Le realtà dell'immaginazione
Siamo in California, patria della “fabbrica dei sogni” di Hollywood, luogo che vive di non realtà come il cinema di Dupieux. Un cameraman sogna di fare un film horror in cui le televisioni emanano delle onde talmente potenti che fanno sanguinare le persone, le quali, una volta assimilate le onde, le trasmettono a loro volta e ne muoiono, fino alla scomparsa della specie umana e una fine “senza speranza”. Questo contatto pericoloso tra uomo e artificio, tra realtà e finzione (e immaginazione), è il nodo filmico di Réalité, che soffoca lo spettatore in un inconscio che si fa racconto, fabula corale.
Un attore travestito da coniglio crede, da buon “malato immaginario”, di avere un eczema alla pelle che nessuno vede; un preside di una scuola ama vestirsi da donna ma crede di farlo solo nei sogni; una bambina chiamata Reality vede una videocassetta dentro le interiora di un cinghiale ma nessuno le crede; un regista “geniale”, ex documentarista, tratta la realtà come una messa in scena e la manipola per creare suspense; il cameraman già citato cerca in tutti i modi di registrare per il suo film il gemito perfetto di dolore e finisce in manicomio.
Réalité (2015) - Trailer
Tutti i ruoli presenti - il regista, la psicanalista, i personaggi travestiti, la bambina - hanno a che fare generalmente con il sogno e l’invenzione di realtà parallele. L'insieme dei piani testuali si incrocia senza soluzione di continuità, le narrazioni scivolano uno dentro l’altra, creando un rebus che ha la (non)logica di un sogno, un rebus a cui il regista non tiene a dare una soluzione. Gli incubi invadono la realtà, formata da segmenti che si ripetono e si intrecciano. La bambina Reality è la Realtà che si rende conto della finzione: è ossessionata dal contenuto di una videocassetta (oggetto di registrazione, mise en scène) ed è a sua volta osservata, diretta e intrappolata in una narrazione dal personaggio regista, il quale agisce nell’ombra riproducendo attimi “veri” di realtà intimandole di addormentarsi. La Realtà si addormenta, il Sogno (o l’incubo) si sveglia e a un certo punto non sappiamo più in che dimensione ci troviamo. Il cameraman si sdoppia, vive in diversi piani fisici, spaziali e temporali e arriva perfino a vedere il film che sogna di realizzare già proiettato in un cinema. Esclama allora al pubblico: «Uscite dalla sala! Questo film non esiste! Non è ancora stato fatto!».

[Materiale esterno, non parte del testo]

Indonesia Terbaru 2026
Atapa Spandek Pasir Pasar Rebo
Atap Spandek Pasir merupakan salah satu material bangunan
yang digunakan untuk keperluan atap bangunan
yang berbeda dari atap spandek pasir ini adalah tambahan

Il cinema è sogno, la realtà è un eczema sognato
Quale realtà riflette il cinema se non quella racchiusa nella testa di chi la registra? Questa realtà parallela, interna e onirica, può forse fuoriuscire ed essere visibile all’esterno, diventando materia condivisa e mescolandosi alle realtà “personali” degli altri? In fondo non è questo intrecciarsi confuso di realtà “personali”, tra veglia, sogno e incubo, ciò che chiamiamo Realtà (o Cinema)?

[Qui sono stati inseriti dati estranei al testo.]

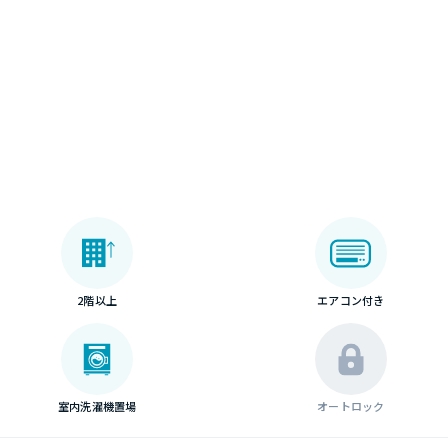
2階以上
エアコン付き
室内洗濯機置場
オートロック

Nella ipnotica scena finale, il dottore - che ha un vero eczema sul volto al contrario del suo paziente - ripete all’attore travestito da coniglio che l’eczema di quest’ultimo è interno, unicamente nella sua testa. Lo dice guardando in “macchina” e quindi il pubblico, noi stessi. Al termine di questo tunnel delirante, siamo dunque coinvolti direttamente in questa interrogazione senza fine: ciò che pensi che appaia in superficie, in verità si trova solo dentro la tua mente. Ma ormai la contaminazione ha avuto luogo.